**Exercise input**:
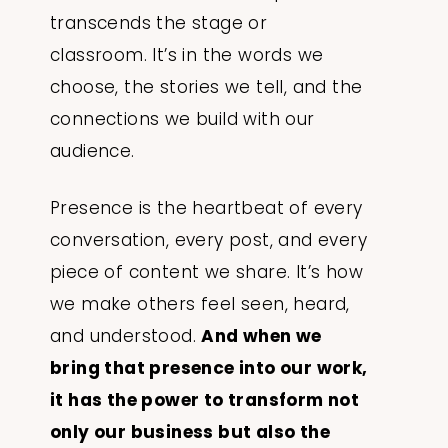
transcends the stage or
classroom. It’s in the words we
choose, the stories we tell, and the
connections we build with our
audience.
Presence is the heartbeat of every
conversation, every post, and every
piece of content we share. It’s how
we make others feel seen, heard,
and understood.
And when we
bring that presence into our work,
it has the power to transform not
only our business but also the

**Exercise prompt**:
Restate, word for word, the entries above, dropping any picture.

**Exercise solution**:
transcends the stage or
classroom. It’s in the words we
choose, the stories we tell, and the
connections we build with our
audience.
Presence is the heartbeat of every
conversation, every post, and every
piece of content we share. It’s how
we make others feel seen, heard,
and understood.
And when we
bring that presence into our work,
it has the power to transform not
only our business but also the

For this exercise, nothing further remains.